Deduzi que o cara perguntou se ele era o Frank Sinatra brasileiro. E continuou a entrevista com um mau humor brilhante e indisfarçável.

- Esse Roberto Carlos não presta! É um safado, sem vergonha e não faço show com ele de jeito nenhum!

Ficamos intrigados com aquele comentário sobre o Rei que é sabidamente um cara bom, de boa índole e bom caráter. Depois da entrevista, Nelson nos contou um caso escabroso de um acidente envolvendo o Rei em 66, onde ele capotou de carro com um amigo ou primo e depois se recusou a prestar ajuda, e o nosso Sinatra teve que socorrer o cara.

Parece que o Roberto pisou na bola feio e nunca deu um telefonema ou uma força. Na verdade, o que realmente aconteceu pouco a mim interessa. O fato do Nelson considerar o Rei um canalha e dizer isso numa entrevista já basta e muito!

Nesse mesmo fim de semana fomos apresentados à sua namorada, uma moça jovem, muito simples e perdidamente apaixonada pelo nosso herói. Ele a mantinha a uma distancia estratégica, ora dando no couro com sua prótese, ora escorraçando-a e tratando-a mal.

Esse é certamente o procedimento usual de um macho gaúcho setentão a fim de mostrar serviço. Ela própria, não me lembro o seu nome, nos mostrou uma carta que queria que entregássemos ao Nelson e que fez questão que lêssemos. Era uma declaração de amor incondicional, cafona e pateticamente sincera, onde a expressão mais pungente que me recordo era:

- Nelson! Quero ser sua doidivanas! Citando uma de suas canções, creio eu.

Me recordo de outra cena impagável no elevador desse mesmo hotel, onde descíamos Jorjão, Margareth, Nelson e eu para nos dirigirmos ao show quando paramos num andar onde uma mulher embarcou. Ela ficou de costas para nós e o Nelson imediatamente andou em sua direção, sorrindo, curvando-se para frente e apontando a prótese para a mulher.

Margareth o segurava, Jorjão ajudava, eu gargalhava e a mulher nem se tocava do inusitado da cena. A expressão de satisfação estampada no rosto do Nelson tocando aquele rebú dentro do elevador foi algo de sensacional.

INCÔMODOS E ADMIRAÇÃO

O nosso Frank Sinatra tinha também o incomodo costume de escarrar em alto e bom som onde quer que fosse. Avião, estúdio, hall de hotel, tudo era cenário para uma bela exibição de maus modos, que de certa forma compunham o perfil do nosso querido personagem.

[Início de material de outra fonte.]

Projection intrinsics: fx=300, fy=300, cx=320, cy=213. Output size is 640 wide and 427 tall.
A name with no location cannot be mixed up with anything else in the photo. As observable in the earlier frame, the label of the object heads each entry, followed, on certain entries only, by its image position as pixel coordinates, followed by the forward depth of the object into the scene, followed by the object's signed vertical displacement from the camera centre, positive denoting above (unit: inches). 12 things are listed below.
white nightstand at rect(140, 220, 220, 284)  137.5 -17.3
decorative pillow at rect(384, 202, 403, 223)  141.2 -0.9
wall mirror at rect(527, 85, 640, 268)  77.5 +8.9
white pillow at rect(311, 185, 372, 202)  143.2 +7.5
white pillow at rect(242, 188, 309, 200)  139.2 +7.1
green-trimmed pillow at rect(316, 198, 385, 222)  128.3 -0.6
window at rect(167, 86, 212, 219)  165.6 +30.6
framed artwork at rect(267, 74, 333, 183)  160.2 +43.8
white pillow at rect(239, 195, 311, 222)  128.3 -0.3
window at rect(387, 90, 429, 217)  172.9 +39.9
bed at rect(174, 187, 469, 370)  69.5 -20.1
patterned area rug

Pois não é que uma vez, no lançamento de um de seus discos em pleno Imperator, no Rio de Janeiro, na coxia, depois de uma passagem de som tensa com uma banda grande, esperando a hora de atacar, o Nelson se distraiu e eu pude ouvir a sua tão familiar escarrada amplificada para toda a platéia ouvir em alto e bom som.

Tenho um sentimento ambíguo em relação ao tempo que trabalhei com o Nelson: pelo lado musical, esse trabalho pouco me acrescentou, pois suas músicas não apresentam requintes de harmonia, melodia ou ritmo além do já estabelecido na minha formação musical.

E, como eu já disse anteriormente, o Nelson e seu público pouco exigiam dos acordes, arranjos e levadas. Queriam ouvir sua voz máscula e o resto pouco importava. O que mais me impressionou nestes trabalhos era a sua disposição física, apesar do que gastou de tempo.

Dinheiro, neurônios e saúde com cocaína, e o amor que todos lhe dedicavam sem exceção: gerentes de banco, serventes de aeroporto, jovens loucamente apaixonadas, senhoras que choravam por ele e maridos que o admiravam mesmo sendo virtualmente ou literalmente corneados.

Todos prestavam homenagens sinceras e efusivas ao nosso bardo mor. Através do Nelson Gonçalves, pude me aproximar um pouco da alma brasileira que, terna e machista que é, vibrava e até hoje vibra ao som de suas canções.